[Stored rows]

******************************

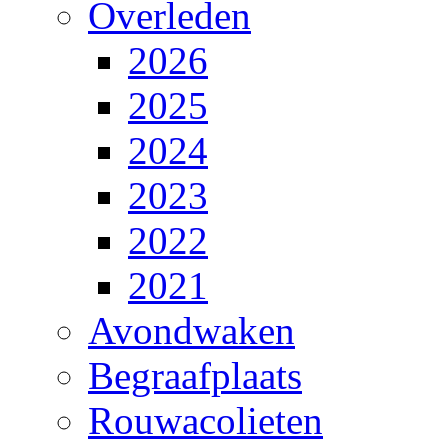
Overleden
2026
2025
2024
2023
2022
2021
Avondwaken
Begraafplaats
Rouwacolieten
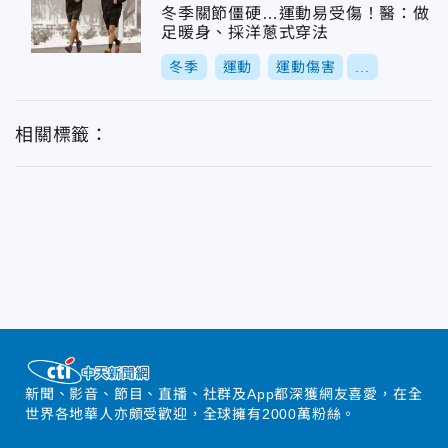
冬季關節僵硬…運動易受傷！醫：做
足暖身、採洋蔥式穿法
冬季
運動
運動傷害
...
相關標籤：
新聞、影音、節目、直播、社群及App都深獲網友喜愛，在全
世界各地華人亦頗受歡迎，全球擁有2000萬粉絲。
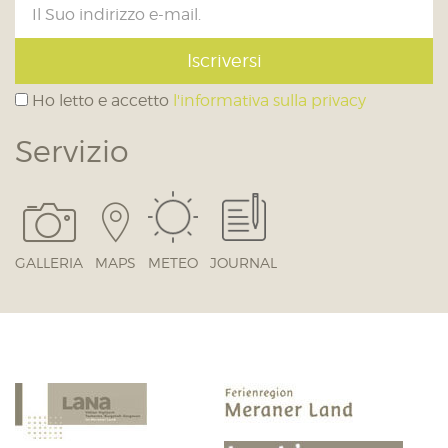
Iscriversi
Ho letto e accetto
l'informativa sulla privacy
Servizio
GALLERIA
MAPS
METEO
JOURNAL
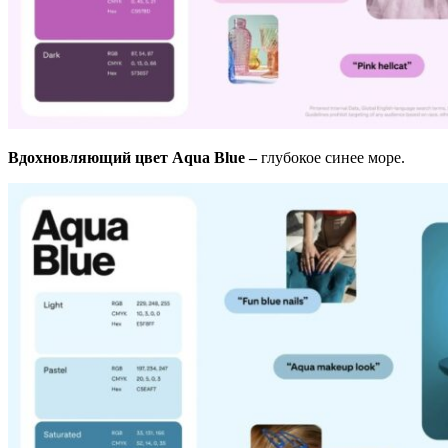
Вдохновляющий цвет Aqua Blue –
глубокое синее море.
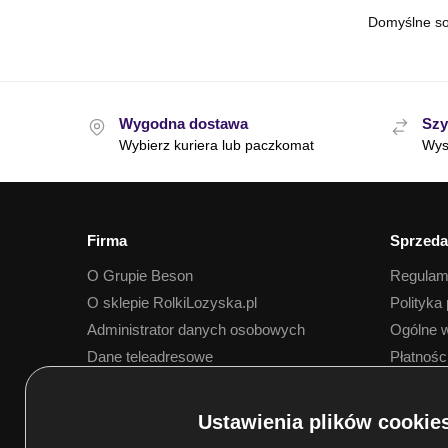
Wygodna dostawa
Szy
Wybierz kuriera lub paczkomat
Wys
Firma
Sprzeda
O Grupie Beson
Regulam
O sklepie RolkiLozyska.pl
Polityka
Administrator danych osobowych
Ogólne w
Dane teleadresowe
Płatnośc
Dostawa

******************************

Prompt.
Return the text of every row above word for word, without the pictures.

Answer space.
Overleden
2026
2025
2024
2023
2022
2021
Avondwaken
Begraafplaats
Rouwacolieten
冬季關節僵硬…運動易受傷！醫：做
足暖身、採洋蔥式穿法
冬季
運動
運動傷害
...
相關標籤：
新聞、影音、節目、直播、社群及App都深獲網友喜愛，在全
世界各地華人亦頗受歡迎，全球擁有2000萬粉絲。
Iscriversi
Ho letto e accetto
l'informativa sulla privacy
Servizio
GALLERIA
MAPS
METEO
JOURNAL
Вдохновляющий цвет Aqua Blue –
глубокое синее море.
Wygodna dostawa
Szy
Wybierz kuriera lub paczkomat
Wys
Firma
Sprzeda
O Grupie Beson
Regulam
O sklepie RolkiLozyska.pl
Polityka
Administrator danych osobowych
Ogólne w
Dane teleadresowe
Płatnośc
Dostawa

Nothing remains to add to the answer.